Невероятный вечер, волшебная атмосфера и феноменальный концерт. Огромное спасибо Океану Эльзы за такой концерт!!!  :smileflag:

----------


## nadokto)

А я обратила внимание на публику.
Такие красивые, умные и думающие открытые лица, почти не было алкоголя, не было толкотни, агрессии, мусора...
Было красиво на сцене и у сцены.
Молодая интеллигенция, чё ))

----------


## sonatana

Спасибо Славко! 
Он подарил мне столько эмоций, что я ночью не могла уснуть, а сегодня я с детьми ехала на дачу и всю дорогу слушала его диски в машине.....Мое сердце бьется в такт с этой музыкой, с этими песнями, с этими словами и с этой группой.....
Когда в далеком 1998 году я была концерте группы ВВ (Вопли Ви-ва) и ОЭ был у нх на разогреве, мне казалось, что это не справедливо...уже тогда ОЭ вызывал у меня взрывы эмоций, с которыми тяжело было справиться.....Вчера, слушая песню "Там, де нас нема", которой уже 17 лет, я понимаю, что Вакарчук - это гений...Когда Славко сочинил песню "Я не здамся без бою", я подумала, что всё - ему больше ничего не нужно сочинять, ведь эта музыка супер-гениальна....ан нет! Его последний альбом превзошел сам себя: слова, мелодия, музыка, смысл - все собрано в одно, чувства, группа, команда - это одно целое, гениальное целое во главе с гением (извините за масло масляное)  :smileflag:  :smileflag:  :smileflag:

----------


## nadokto)

Я тоже вспоминала себя подростком. Я тогда песни с радио записывала на кассету волшебной кнопочкой магнитофона.
Это была смесь Земфиры, однодневной попсы и Океана Эльзы: "Там, де нас нема", потом 911...

----------


## olgerda

Согласна с Вами,Nadokto). Не слышно было мата,проявления хамства, хотя 50 тисяч народу- это огромная толпа, я опасалась каких-то ексцесов. Но ,действительно, у ОЕ интеллигентная публика. Причем не только молодая -рядом с нами сидела пара лет 50, я видела многие пришли семьями с детьми подростками. А уж флаги и вышиванки - это отдельная тема...Душенька моя возрадовалась

----------


## sonatana

> Согласна с Вами,Nadokto). Не слышно было мата,проявления хамства, хотя 50 тисяч народу- это огромная толпа, я опасалась каких-то ексцесов. Но ,действительно, у ОЕ интеллигентная публика. Причем не только молодая -рядом с нами сидела пара лет 50, я видела многие пришли семьями с детьми подростками. А уж флаги и вышиванки - это отдельная тема...Душенька моя возрадовалась


 мы были: я, муж, моя мама и сын 12 лет.

----------


## olgerda

> мы были: я, муж, моя мама и сын 12 лет.


 Молодцы! и как маме?

----------


## sonatana

> Молодцы! и как маме?


 все в экстазе!

----------


## ivya

Вакарчук - гений и живая легенда! Концерт просто потрясающий, и атмосфера, и люди!

----------


## doc-men

> Причем не только молодая -рядом с нами сидела пара лет 50, я видела многие пришли семьями с детьми подростками.

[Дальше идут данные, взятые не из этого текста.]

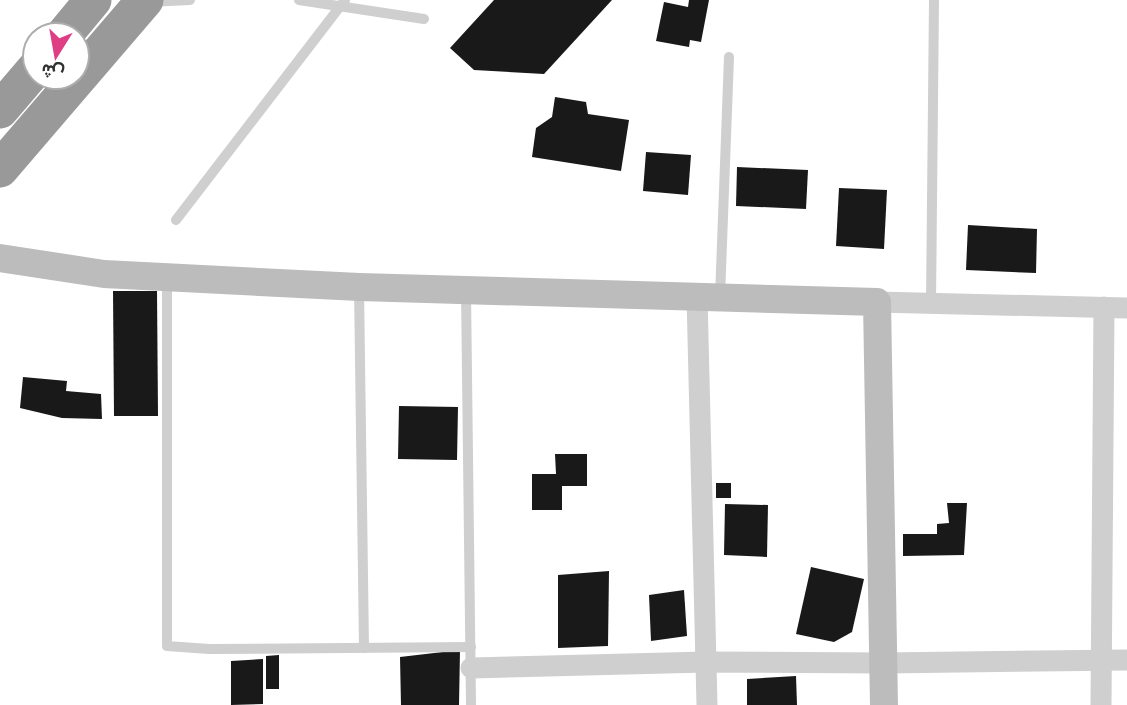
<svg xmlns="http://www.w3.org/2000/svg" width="1127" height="705" font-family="'Source Sans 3',Vazirmatn,sans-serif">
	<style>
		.building { fill: #191919 }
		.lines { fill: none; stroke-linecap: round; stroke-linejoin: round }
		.lane { stroke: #cfcfcf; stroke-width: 10 }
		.street { stroke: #cfcfcf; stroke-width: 21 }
		.secondary { stroke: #bcbcbc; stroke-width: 28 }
		.highway { stroke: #999; stroke-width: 37 }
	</style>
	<rect width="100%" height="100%" fill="#fff"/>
	<!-- building -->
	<g class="building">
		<polygon points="494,0 612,0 544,74 474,70 450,48"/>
		<polygon points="689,0 709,0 701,42 690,40 689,47 656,41 664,2 688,7"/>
		<polygon points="555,97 586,102 588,114 629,120 621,171 532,157 536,128 552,117"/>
		<polygon points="646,152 691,155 688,195 643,191"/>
		<polygon points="737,167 808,170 806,209 736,206"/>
		<polygon points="839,188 887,190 884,249 836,246"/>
		<polygon points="968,225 1037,229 1036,273 966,270"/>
		<polygon points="113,291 157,291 158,416 114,416"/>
		<polygon points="23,377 67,381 66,391 101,394 102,419 62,418 20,408"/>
		<polygon points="399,406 458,407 457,460 398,459"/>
		<polygon points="555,454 587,454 587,486 562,486 562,510 532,510 532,474 556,474"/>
		<rect x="716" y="483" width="15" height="15"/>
		<polygon points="947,503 967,503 964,555 903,556 903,534 937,534 937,524 949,523"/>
		<polygon points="725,504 768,505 767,557 724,555"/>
		<polygon points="811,567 864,579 852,632 834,642 796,634"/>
		<polygon points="609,571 608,646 558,648 558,575"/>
		<polygon points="684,590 687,636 651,641 649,595"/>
		<polygon points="460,650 459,705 401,705 400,657"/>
		<polygon points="279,655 279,689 266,689 266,656"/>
		<polygon points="263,659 263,704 231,705 231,661"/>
		<polygon points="796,676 797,705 747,705 747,679"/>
	</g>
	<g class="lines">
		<!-- lane -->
		<g class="lane">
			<polyline points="299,0 424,19"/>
			<polyline points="148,2 190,0"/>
			<polyline points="176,220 345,0"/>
			<polyline points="167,278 167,646 209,649 471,647"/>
			<polyline points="359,287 364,648"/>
			<polyline points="466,291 471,705"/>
			<polyline points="720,297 729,57"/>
			<polyline points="931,303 934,0"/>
		</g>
		<!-- street -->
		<g class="street">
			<polyline points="697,296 707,705"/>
			<polyline points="877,302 1127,308"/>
			<polyline points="471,668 706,662 884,663 1127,660"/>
			<polyline points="1101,705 1104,307"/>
		</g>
		<!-- secondary -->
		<polyline class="secondary" points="0,258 104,274 359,287 877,302 884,705"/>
		<!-- highway -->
		<g class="highway">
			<polyline points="64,35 93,0"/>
			<polyline points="0,110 35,69"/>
			<polyline points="0,169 145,0"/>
		</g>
	</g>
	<!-- north arrow -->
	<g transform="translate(56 56) rotate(191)"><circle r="33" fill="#ffffff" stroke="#adadad" stroke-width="2"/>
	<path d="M0-5L12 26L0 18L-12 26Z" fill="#de3f84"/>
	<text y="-10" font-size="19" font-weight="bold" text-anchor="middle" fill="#323232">ش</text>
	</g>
</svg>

 Ходили большим семейством с 13-ти и 19-тилетними детьми. И ощущали себя в том же возрасте. Поэтому не сидели, а прыгали в первой фан-зоне.
И только сейчас подумал, что почти подпадаю под категорию лет 50-ти. ))))))

П.С. А ещё пели:
http://youtu.be/6R9Vj__ZVMY

----------


## nadokto)

Товарищи, кто идёт 31-го марта в Музкомедию на Вакарчука! 
Можно заказать здесь: https://tickets.karabas.com/PublicAP...vent=360495163

А в этом Карабасе я заказала первый ряд, и ... по 1500. Правда, за доставку Новой Почтой билета придётся доплатить.

----------


## Кузма

Друзі, у кого есть 2 билета на Океан Єльзы 31.03.15 в Музкомедию ?

----------


## nadokto)

> Друзі, у кого есть 2 билета на Океан Єльзы 31.03.15 в Музкомедию ?


 Так вон по ссылке показывает, что есть ещё шесть билетов в продаже: https://tickets.karabas.com/PublicAP...vent=360495163

Кстати, 29-е в первом ряду - это рядом со мной)

----------


## Кузма

> Так вон по ссылке показывает, что есть ещё шесть билетов в продаже: https://tickets.karabas.com/PublicAP...vent=360495163
> 
> Кстати, 29-е в первом ряду - это рядом со мной)


 мне надо 2 рядом(  а там два рядом-в резерве(((

----------


## Евгения Шевченко

куплю два билета на Океан Эльзы в Музкомедию 31.03.2015

----------


## nadokto)

Было очень круто, энергично!

Вакарчку, "Вночи", Одесса
Португальско-еврейские мотивы:

https://www.youtube.com/watch?v=h8qXs8KGbzo&feature=youtu.be

----------


## nadokto)

А вот по балканским мотивам:  https://www.youtube.com/watch?v=IF8EglaYzco

----------


## Кузма

> А вот по балканским мотивам:  https://www.youtube.com/watch?v=IF8EglaYzco


 Бомба!!!!!

----------


## nadokto)

Мне ещё понравилась аранжировка по западно-украинским мотивам, таким гуцульским.
Может, кто-то записал видео?

----------